◆ Stated goal ◆
Could you format the rows below as a numbered list, dropping any blank lines and leaving out the pictures?

◆ Data listing ◆
——————

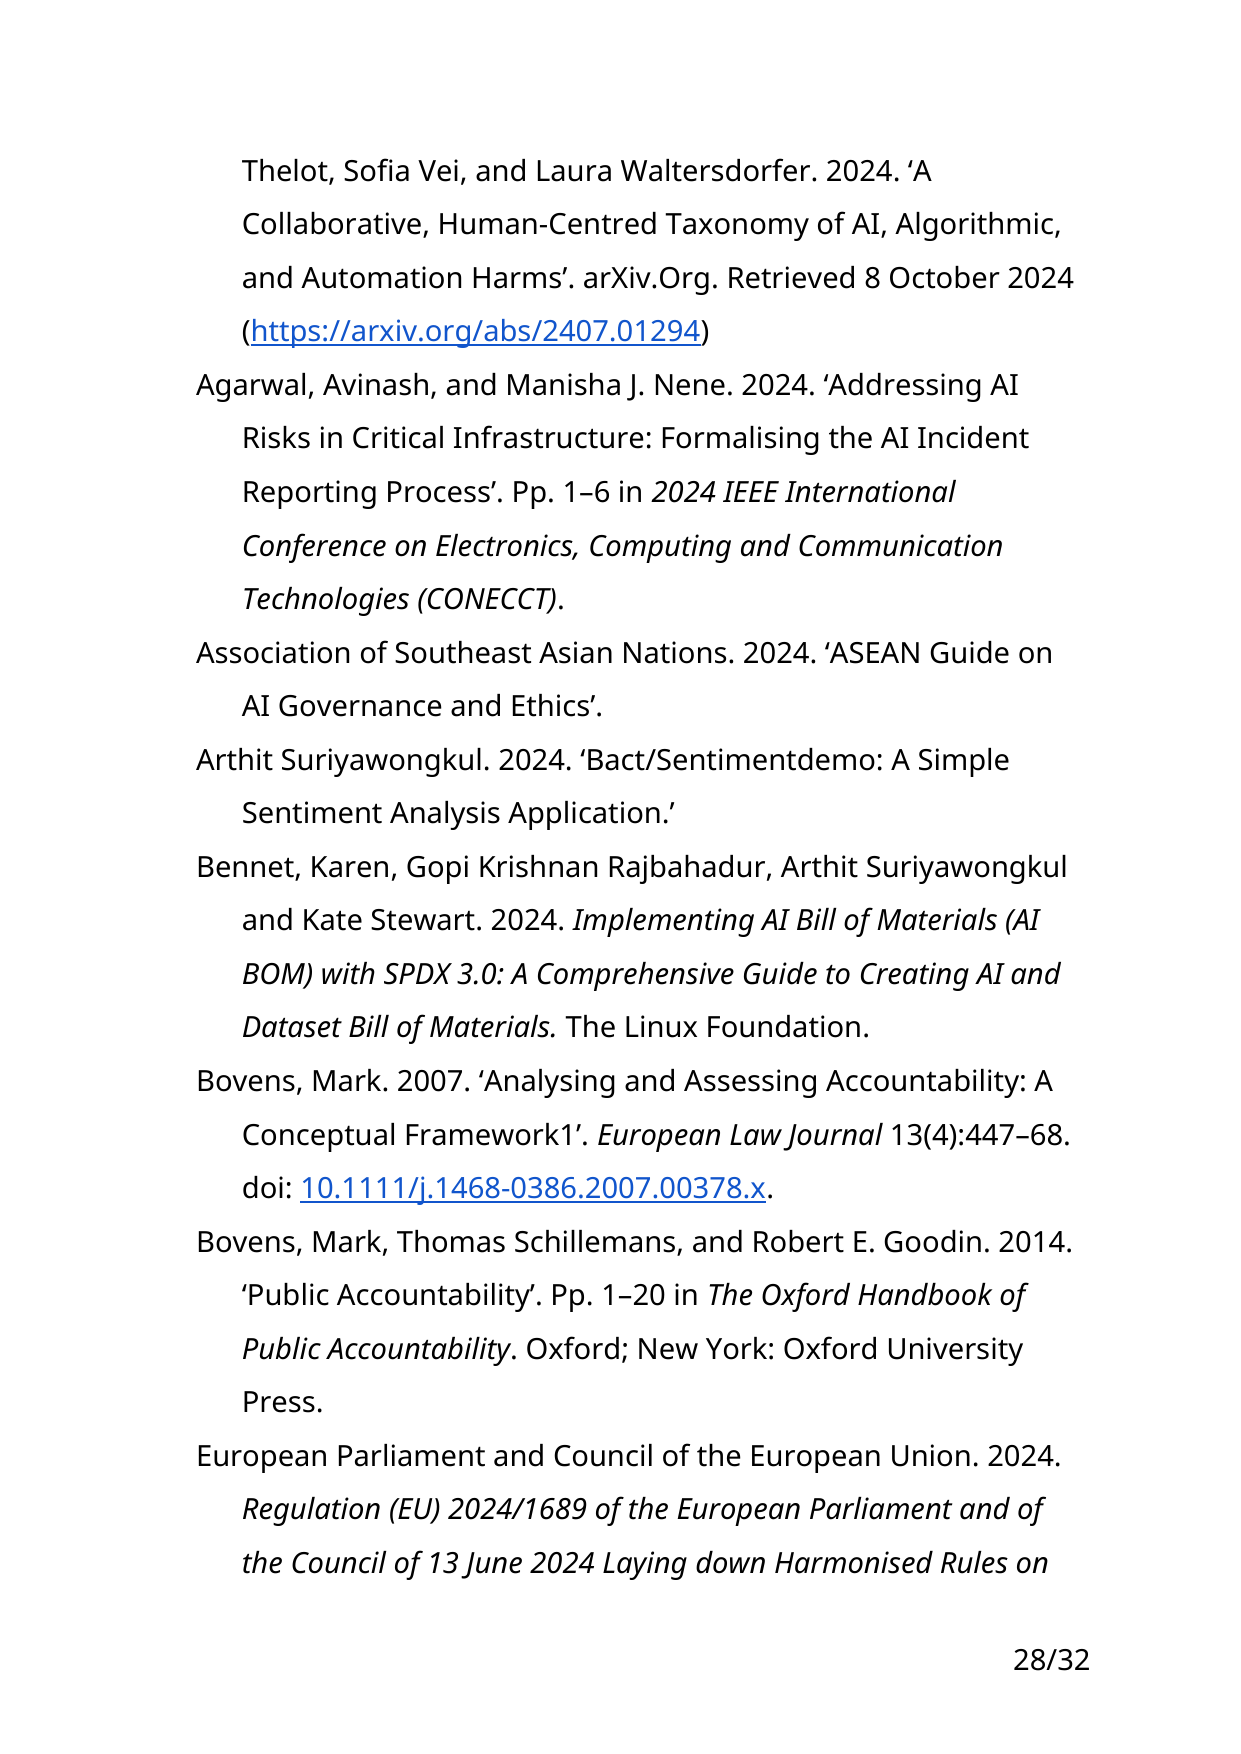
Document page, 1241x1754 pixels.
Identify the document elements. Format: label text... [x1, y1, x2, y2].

text Agarwal, Avinash, and Manisha J. Nene. 2024. ‘Addressing AI Risks in Critical Infrastructure: Formalising the AI Incident Reporting Process’. Pp. 1–6 in 2024 IEEE International Conference on Electronics, Computing and Communication Technologies (CONECCT). [196, 364, 1090, 618]
text Thelot, Sofia Vei, and Laura Waltersdorfer. 2024. ‘A Collaborative, Human-Centred Taxonomy of AI, Algorithmic, and Automation Harms’. arXiv.Org. Retrieved 8 October 2024 (https://arxiv.org/abs/2407.01294) [196, 150, 1090, 350]
text Bovens, Mark. 2007. ‘Analysing and Assessing Accountability: A Conceptual Framework1’. European Law Journal 13(4):447–68. doi: 10.1111/j.1468-0386.2007.00378.x. [196, 1060, 1090, 1207]
text Bovens, Mark, Thomas Schillemans, and Robert E. Goodin. 2014. ‘Public Accountability’. Pp. 1–20 in The Oxford Handbook of Public Accountability. Oxford; New York: Oxford University Press. [196, 1221, 1090, 1421]
text Association of Southeast Asian Nations. 2024. ‘ASEAN Guide on AI Governance and Ethics’. [196, 632, 1090, 725]
text Bennet, Karen, Gopi Krishnan Rajbahadur, Arthit Suriyawongkul and Kate Stewart. 2024. Implementing AI Bill of Materials (AI BOM) with SPDX 3.0: A Comprehensive Guide to Creating AI and Dataset Bill of Materials. The Linux Foundation. [196, 846, 1090, 1046]
text Arthit Suriyawongkul. 2024. ‘Bact/Sentimentdemo: A Simple Sentiment Analysis Application.’ [196, 739, 1090, 832]
text European Parliament and Council of the European Union. 2024. Regulation (EU) 2024/1689 of the European Parliament and of the Council of 13 June 2024 Laying down Harmonised Rules on [196, 1435, 1090, 1582]
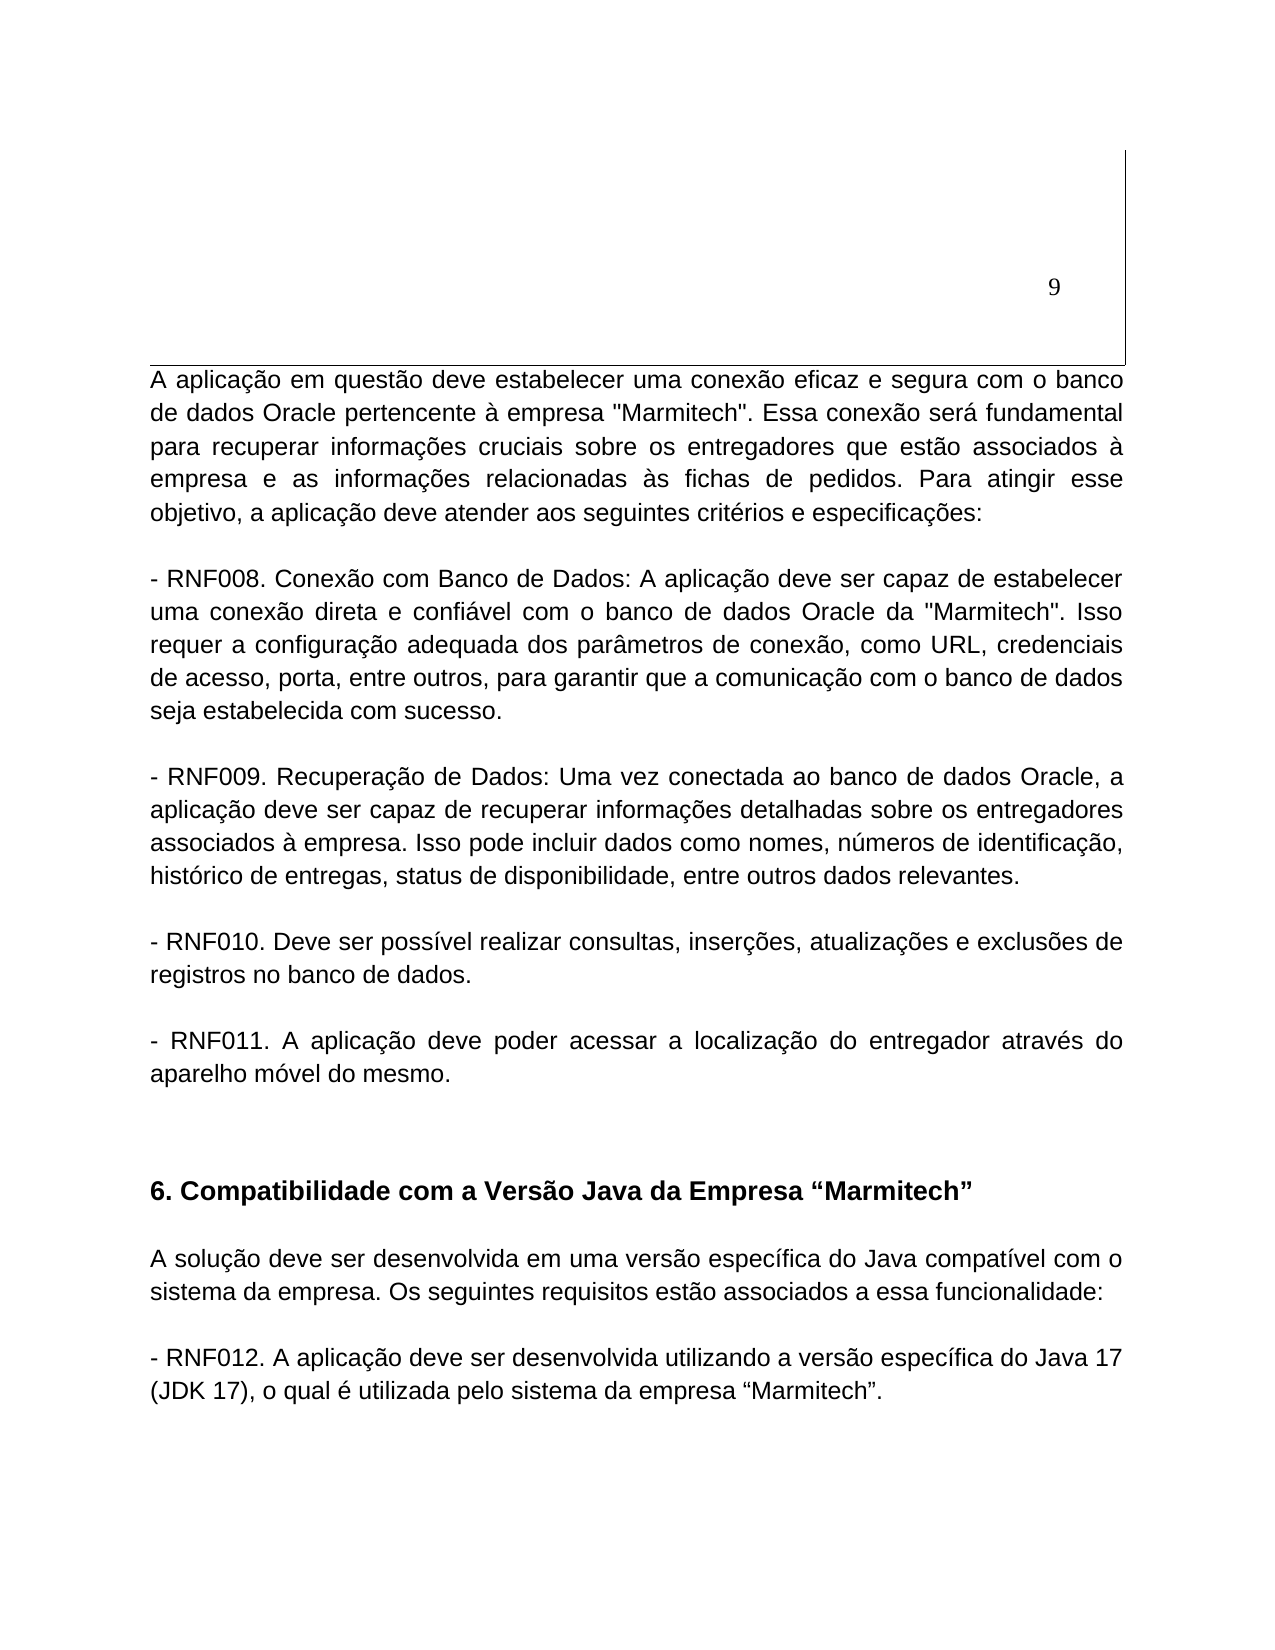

——————

◆ Expected answer ◆
1. Document page, 1241x1754 pixels.
2. Identify the document elements. Format: label text... [x1, y1, x2, y2].
3. text Agarwal, Avinash, and Manisha J. Nene. 2024. ‘Addressing AI Risks in Critical Infrastructure: Formalising the AI Incident Reporting Process’. Pp. 1–6 in 2024 IEEE International Conference on Electronics, Computing and Communication Technologies (CONECCT). [196, 364, 1090, 618]
4. text Thelot, Sofia Vei, and Laura Waltersdorfer. 2024. ‘A Collaborative, Human-Centred Taxonomy of AI, Algorithmic, and Automation Harms’. arXiv.Org. Retrieved 8 October 2024 (https://arxiv.org/abs/2407.01294) [196, 150, 1090, 350]
5. text Bovens, Mark. 2007. ‘Analysing and Assessing Accountability: A Conceptual Framework1’. European Law Journal 13(4):447–68. doi: 10.1111/j.1468-0386.2007.00378.x. [196, 1060, 1090, 1207]
6. text Bovens, Mark, Thomas Schillemans, and Robert E. Goodin. 2014. ‘Public Accountability’. Pp. 1–20 in The Oxford Handbook of Public Accountability. Oxford; New York: Oxford University Press. [196, 1221, 1090, 1421]
7. text Association of Southeast Asian Nations. 2024. ‘ASEAN Guide on AI Governance and Ethics’. [196, 632, 1090, 725]
8. text Bennet, Karen, Gopi Krishnan Rajbahadur, Arthit Suriyawongkul and Kate Stewart. 2024. Implementing AI Bill of Materials (AI BOM) with SPDX 3.0: A Comprehensive Guide to Creating AI and Dataset Bill of Materials. The Linux Foundation. [196, 846, 1090, 1046]
9. text Arthit Suriyawongkul. 2024. ‘Bact/Sentimentdemo: A Simple Sentiment Analysis Application.’ [196, 739, 1090, 832]
10. text European Parliament and Council of the European Union. 2024. Regulation (EU) 2024/1689 of the European Parliament and of the Council of 13 June 2024 Laying down Harmonised Rules on [196, 1435, 1090, 1582]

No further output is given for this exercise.